◆ **INSTRUCTIONS TO FOLLOW**:
Reproduce the lines below word for word, from the very first one through the line that contains "v(19, 17.25) *", including that line.

◆ **MATERIALS PROVIDED**:
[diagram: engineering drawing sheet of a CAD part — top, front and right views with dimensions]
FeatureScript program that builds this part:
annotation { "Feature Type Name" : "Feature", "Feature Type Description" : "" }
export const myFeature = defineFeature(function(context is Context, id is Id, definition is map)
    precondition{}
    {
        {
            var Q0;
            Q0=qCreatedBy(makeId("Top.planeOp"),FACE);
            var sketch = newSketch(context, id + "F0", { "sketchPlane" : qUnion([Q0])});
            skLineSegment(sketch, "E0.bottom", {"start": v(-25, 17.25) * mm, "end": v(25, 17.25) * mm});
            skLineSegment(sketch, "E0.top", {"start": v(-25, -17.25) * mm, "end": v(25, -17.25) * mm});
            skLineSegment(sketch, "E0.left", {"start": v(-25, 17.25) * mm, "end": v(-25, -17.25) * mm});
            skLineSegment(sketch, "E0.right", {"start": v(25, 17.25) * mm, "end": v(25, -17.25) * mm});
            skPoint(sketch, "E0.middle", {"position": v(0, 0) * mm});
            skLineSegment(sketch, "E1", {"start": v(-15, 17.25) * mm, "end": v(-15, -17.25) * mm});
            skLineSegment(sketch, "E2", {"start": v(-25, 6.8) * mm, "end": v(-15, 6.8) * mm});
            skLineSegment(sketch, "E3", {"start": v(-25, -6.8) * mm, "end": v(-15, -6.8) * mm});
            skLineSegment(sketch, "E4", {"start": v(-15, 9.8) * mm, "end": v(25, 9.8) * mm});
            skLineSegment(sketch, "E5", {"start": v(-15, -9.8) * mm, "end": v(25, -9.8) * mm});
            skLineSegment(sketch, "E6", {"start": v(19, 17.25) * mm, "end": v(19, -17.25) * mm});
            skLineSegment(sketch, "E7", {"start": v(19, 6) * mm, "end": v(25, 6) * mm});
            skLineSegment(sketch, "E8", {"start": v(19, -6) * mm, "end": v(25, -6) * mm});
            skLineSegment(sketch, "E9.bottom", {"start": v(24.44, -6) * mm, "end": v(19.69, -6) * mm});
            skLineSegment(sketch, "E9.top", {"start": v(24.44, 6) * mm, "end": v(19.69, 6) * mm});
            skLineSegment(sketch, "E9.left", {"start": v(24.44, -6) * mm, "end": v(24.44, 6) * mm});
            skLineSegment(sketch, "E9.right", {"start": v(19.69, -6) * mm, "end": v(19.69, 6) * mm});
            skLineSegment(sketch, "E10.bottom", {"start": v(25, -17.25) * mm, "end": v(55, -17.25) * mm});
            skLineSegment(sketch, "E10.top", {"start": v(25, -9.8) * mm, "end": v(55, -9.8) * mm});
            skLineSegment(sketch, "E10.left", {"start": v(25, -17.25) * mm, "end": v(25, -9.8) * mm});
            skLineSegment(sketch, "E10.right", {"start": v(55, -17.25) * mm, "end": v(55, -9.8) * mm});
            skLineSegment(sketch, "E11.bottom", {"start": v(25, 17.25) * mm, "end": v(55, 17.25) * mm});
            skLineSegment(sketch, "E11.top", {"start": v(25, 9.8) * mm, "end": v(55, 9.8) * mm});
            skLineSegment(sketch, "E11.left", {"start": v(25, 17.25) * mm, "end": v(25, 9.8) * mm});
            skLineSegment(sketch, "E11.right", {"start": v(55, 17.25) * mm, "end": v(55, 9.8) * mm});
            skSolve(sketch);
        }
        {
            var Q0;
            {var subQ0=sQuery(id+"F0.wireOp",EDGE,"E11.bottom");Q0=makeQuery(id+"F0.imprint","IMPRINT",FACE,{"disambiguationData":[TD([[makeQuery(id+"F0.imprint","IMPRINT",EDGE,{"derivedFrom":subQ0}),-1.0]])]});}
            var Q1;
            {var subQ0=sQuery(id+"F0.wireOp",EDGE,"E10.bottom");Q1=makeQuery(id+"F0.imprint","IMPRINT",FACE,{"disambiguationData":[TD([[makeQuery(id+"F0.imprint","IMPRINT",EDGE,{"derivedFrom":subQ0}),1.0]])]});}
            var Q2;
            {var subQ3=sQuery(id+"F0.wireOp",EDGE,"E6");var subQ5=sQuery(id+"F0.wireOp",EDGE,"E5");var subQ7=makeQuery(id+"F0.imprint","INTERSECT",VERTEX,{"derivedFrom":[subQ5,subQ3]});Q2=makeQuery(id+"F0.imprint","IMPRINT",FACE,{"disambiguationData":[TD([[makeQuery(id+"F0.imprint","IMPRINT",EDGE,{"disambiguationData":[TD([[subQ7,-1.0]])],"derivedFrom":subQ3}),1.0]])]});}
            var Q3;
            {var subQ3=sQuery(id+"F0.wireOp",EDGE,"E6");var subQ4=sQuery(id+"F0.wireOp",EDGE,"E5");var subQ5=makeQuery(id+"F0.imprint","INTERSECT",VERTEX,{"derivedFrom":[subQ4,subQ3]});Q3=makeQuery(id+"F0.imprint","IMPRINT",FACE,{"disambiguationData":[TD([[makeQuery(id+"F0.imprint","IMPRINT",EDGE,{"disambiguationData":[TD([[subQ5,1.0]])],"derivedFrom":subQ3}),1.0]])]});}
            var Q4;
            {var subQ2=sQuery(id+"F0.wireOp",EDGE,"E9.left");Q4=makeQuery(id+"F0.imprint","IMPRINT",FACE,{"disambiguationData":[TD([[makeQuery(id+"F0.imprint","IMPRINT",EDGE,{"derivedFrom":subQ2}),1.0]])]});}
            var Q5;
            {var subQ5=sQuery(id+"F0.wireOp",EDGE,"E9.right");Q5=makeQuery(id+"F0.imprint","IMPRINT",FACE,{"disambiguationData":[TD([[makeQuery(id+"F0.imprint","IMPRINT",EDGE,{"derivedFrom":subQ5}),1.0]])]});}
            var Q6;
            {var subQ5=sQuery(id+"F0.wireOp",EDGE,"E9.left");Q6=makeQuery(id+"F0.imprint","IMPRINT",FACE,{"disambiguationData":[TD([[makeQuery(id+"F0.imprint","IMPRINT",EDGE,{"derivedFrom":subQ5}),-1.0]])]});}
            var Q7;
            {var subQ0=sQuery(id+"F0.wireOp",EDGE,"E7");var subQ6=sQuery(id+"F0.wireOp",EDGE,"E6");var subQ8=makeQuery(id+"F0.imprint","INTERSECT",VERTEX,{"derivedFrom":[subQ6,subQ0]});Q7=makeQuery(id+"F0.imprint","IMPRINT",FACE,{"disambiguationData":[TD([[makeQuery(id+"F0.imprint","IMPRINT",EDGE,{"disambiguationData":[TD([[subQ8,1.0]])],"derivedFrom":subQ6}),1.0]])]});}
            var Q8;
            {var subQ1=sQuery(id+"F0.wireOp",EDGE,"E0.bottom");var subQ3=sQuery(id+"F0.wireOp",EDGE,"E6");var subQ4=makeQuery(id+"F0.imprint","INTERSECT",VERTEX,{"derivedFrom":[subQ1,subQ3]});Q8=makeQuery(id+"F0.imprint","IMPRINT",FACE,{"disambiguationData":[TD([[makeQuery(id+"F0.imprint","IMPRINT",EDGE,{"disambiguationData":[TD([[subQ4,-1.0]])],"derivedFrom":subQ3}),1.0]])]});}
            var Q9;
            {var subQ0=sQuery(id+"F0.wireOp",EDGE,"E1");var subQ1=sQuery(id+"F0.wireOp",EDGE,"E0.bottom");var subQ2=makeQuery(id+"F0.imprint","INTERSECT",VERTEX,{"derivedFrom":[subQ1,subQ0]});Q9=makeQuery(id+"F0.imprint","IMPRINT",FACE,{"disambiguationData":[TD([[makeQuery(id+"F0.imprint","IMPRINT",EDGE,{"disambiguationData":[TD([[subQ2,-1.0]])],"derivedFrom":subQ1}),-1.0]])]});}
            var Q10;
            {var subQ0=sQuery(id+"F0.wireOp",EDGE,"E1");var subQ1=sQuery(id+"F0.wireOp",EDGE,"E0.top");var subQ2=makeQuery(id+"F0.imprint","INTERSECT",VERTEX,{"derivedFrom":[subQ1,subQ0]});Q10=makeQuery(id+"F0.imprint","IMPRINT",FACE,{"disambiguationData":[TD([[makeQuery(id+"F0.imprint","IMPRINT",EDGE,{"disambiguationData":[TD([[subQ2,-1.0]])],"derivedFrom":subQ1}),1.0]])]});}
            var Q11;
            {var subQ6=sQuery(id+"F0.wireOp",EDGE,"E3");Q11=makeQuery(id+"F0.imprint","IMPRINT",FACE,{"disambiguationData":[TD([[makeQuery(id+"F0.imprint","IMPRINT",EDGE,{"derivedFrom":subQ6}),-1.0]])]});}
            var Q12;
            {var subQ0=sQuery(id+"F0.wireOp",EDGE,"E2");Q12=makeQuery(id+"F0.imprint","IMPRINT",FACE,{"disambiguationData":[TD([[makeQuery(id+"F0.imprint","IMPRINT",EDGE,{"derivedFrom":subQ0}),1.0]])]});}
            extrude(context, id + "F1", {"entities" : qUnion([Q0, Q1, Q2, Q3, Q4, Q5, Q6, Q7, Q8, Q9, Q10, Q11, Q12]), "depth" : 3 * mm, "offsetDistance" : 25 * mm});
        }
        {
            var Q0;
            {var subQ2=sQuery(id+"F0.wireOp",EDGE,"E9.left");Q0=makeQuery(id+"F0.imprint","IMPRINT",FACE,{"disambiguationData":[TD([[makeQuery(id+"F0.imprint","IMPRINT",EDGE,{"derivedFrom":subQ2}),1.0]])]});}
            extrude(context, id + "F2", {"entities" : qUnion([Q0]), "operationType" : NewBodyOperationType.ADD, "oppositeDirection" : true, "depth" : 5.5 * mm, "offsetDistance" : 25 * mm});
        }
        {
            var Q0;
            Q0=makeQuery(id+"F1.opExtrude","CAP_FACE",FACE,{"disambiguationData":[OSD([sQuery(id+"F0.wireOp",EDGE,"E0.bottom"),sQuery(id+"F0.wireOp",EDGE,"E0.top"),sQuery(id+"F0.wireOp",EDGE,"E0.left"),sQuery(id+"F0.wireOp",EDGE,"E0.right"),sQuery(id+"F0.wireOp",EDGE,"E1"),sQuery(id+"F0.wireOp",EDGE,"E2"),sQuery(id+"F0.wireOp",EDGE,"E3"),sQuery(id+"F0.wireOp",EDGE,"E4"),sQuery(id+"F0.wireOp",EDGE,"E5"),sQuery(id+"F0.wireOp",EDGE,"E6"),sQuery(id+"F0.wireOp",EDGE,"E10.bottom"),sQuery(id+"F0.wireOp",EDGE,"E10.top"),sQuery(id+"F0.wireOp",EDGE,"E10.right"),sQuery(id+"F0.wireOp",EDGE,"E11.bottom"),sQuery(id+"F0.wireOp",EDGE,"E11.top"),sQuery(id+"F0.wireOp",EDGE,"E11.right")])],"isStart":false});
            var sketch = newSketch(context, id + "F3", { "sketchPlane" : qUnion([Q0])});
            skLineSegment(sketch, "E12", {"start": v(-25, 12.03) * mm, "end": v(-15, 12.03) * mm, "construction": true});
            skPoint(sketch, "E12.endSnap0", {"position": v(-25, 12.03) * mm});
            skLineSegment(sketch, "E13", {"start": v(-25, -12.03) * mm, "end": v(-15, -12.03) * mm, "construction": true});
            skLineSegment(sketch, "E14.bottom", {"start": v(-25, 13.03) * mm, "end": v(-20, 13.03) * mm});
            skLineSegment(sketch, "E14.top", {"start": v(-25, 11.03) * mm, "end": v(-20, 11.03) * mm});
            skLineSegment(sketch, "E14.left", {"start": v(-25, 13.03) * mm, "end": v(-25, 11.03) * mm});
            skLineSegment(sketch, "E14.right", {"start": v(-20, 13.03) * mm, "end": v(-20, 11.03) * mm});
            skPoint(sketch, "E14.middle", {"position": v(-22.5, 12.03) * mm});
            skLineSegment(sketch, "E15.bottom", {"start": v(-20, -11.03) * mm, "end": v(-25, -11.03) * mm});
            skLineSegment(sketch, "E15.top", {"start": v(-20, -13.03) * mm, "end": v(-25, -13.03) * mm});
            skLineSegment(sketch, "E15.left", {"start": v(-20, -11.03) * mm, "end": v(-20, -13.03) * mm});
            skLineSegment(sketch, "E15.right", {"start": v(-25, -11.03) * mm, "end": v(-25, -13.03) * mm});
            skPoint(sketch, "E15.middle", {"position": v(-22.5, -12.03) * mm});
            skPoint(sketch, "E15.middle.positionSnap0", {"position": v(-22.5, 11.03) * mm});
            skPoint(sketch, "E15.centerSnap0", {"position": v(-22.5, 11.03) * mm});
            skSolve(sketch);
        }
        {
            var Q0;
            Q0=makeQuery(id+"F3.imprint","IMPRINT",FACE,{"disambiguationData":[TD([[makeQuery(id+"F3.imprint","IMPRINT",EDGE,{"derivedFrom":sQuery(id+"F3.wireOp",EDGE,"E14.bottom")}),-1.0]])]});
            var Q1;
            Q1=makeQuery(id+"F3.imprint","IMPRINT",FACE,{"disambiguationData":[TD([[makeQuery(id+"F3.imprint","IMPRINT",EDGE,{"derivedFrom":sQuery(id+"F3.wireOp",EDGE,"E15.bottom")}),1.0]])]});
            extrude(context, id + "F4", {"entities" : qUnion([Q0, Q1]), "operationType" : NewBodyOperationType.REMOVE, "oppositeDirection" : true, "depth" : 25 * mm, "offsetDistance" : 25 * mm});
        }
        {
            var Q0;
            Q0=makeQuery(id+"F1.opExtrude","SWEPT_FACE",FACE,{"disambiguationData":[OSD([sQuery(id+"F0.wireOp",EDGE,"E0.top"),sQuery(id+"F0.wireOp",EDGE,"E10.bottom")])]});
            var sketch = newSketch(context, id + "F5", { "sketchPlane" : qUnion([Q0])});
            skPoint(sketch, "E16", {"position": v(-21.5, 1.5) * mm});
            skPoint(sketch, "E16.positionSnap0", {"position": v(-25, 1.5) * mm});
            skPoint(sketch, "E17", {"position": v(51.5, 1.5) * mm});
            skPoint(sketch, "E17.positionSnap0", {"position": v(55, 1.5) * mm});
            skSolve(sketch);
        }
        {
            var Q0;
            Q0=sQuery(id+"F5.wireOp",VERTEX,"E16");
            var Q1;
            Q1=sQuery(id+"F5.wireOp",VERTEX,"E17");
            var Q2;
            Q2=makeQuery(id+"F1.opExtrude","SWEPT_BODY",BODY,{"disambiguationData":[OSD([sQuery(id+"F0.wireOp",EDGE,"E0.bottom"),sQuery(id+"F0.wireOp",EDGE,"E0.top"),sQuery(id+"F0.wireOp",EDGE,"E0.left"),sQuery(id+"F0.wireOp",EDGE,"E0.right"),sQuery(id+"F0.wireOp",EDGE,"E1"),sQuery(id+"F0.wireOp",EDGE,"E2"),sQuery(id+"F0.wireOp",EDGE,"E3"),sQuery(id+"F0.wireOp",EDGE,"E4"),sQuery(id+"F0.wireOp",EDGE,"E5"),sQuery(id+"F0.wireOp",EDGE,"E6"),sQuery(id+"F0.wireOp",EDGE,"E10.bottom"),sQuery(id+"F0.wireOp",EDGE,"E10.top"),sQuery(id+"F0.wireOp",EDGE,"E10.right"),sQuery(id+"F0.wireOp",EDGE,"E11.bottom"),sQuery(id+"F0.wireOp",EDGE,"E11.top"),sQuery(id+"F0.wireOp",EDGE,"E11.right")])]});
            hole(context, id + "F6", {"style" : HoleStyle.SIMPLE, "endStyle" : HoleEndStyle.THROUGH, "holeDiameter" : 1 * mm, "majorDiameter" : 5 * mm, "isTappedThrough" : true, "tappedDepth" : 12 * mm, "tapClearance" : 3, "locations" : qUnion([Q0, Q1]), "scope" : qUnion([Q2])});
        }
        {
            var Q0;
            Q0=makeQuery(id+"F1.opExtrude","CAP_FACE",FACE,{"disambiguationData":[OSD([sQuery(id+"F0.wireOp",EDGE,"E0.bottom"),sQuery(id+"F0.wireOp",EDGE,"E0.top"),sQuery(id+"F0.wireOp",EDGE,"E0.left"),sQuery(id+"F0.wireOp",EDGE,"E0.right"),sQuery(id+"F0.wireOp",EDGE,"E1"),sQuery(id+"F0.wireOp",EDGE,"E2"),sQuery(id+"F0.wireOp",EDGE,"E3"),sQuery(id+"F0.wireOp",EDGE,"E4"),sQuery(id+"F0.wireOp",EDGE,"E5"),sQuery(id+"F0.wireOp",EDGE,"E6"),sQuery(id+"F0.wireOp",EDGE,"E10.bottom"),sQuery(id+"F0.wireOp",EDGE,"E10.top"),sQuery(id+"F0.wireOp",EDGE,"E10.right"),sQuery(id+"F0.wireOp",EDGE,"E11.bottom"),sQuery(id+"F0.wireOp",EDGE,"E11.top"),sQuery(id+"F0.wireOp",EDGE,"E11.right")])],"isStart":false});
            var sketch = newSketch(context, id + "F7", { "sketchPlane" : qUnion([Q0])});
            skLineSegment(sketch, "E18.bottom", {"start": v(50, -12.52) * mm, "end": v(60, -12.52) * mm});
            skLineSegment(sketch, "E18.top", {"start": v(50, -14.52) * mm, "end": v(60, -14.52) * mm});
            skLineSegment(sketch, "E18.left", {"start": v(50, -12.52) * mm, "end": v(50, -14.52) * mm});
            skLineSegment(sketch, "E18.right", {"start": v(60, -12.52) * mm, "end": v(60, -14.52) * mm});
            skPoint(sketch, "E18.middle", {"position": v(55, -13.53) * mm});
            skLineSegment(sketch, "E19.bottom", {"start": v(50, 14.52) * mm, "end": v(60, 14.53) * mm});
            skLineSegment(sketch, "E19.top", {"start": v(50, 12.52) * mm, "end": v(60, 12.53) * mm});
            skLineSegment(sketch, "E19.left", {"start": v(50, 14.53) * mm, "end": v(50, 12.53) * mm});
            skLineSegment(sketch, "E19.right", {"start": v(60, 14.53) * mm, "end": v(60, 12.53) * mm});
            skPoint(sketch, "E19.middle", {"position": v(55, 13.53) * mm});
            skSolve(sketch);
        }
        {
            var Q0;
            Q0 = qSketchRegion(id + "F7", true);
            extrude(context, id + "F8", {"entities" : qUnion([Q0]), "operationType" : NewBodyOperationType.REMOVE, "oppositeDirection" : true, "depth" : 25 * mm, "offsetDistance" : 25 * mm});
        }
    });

◆ **REPLY TO THE TASK**:
[diagram: engineering drawing sheet of a CAD part — top, front and right views with dimensions]
FeatureScript program that builds this part:
annotation { "Feature Type Name" : "Feature", "Feature Type Description" : "" }
export const myFeature = defineFeature(function(context is Context, id is Id, definition is map)
    precondition{}
    {
        {
            var Q0;
            Q0=qCreatedBy(makeId("Top.planeOp"),FACE);
            var sketch = newSketch(context, id + "F0", { "sketchPlane" : qUnion([Q0])});
            skLineSegment(sketch, "E0.bottom", {"start": v(-25, 17.25) * mm, "end": v(25, 17.25) * mm});
            skLineSegment(sketch, "E0.top", {"start": v(-25, -17.25) * mm, "end": v(25, -17.25) * mm});
            skLineSegment(sketch, "E0.left", {"start": v(-25, 17.25) * mm, "end": v(-25, -17.25) * mm});
            skLineSegment(sketch, "E0.right", {"start": v(25, 17.25) * mm, "end": v(25, -17.25) * mm});
            skPoint(sketch, "E0.middle", {"position": v(0, 0) * mm});
            skLineSegment(sketch, "E1", {"start": v(-15, 17.25) * mm, "end": v(-15, -17.25) * mm});
            skLineSegment(sketch, "E2", {"start": v(-25, 6.8) * mm, "end": v(-15, 6.8) * mm});
            skLineSegment(sketch, "E3", {"start": v(-25, -6.8) * mm, "end": v(-15, -6.8) * mm});
            skLineSegment(sketch, "E4", {"start": v(-15, 9.8) * mm, "end": v(25, 9.8) * mm});
            skLineSegment(sketch, "E5", {"start": v(-15, -9.8) * mm, "end": v(25, -9.8) * mm});
            skLineSegment(sketch, "E6", {"start": v(19, 17.25) * mm, "end": v(19, -17.25) * mm});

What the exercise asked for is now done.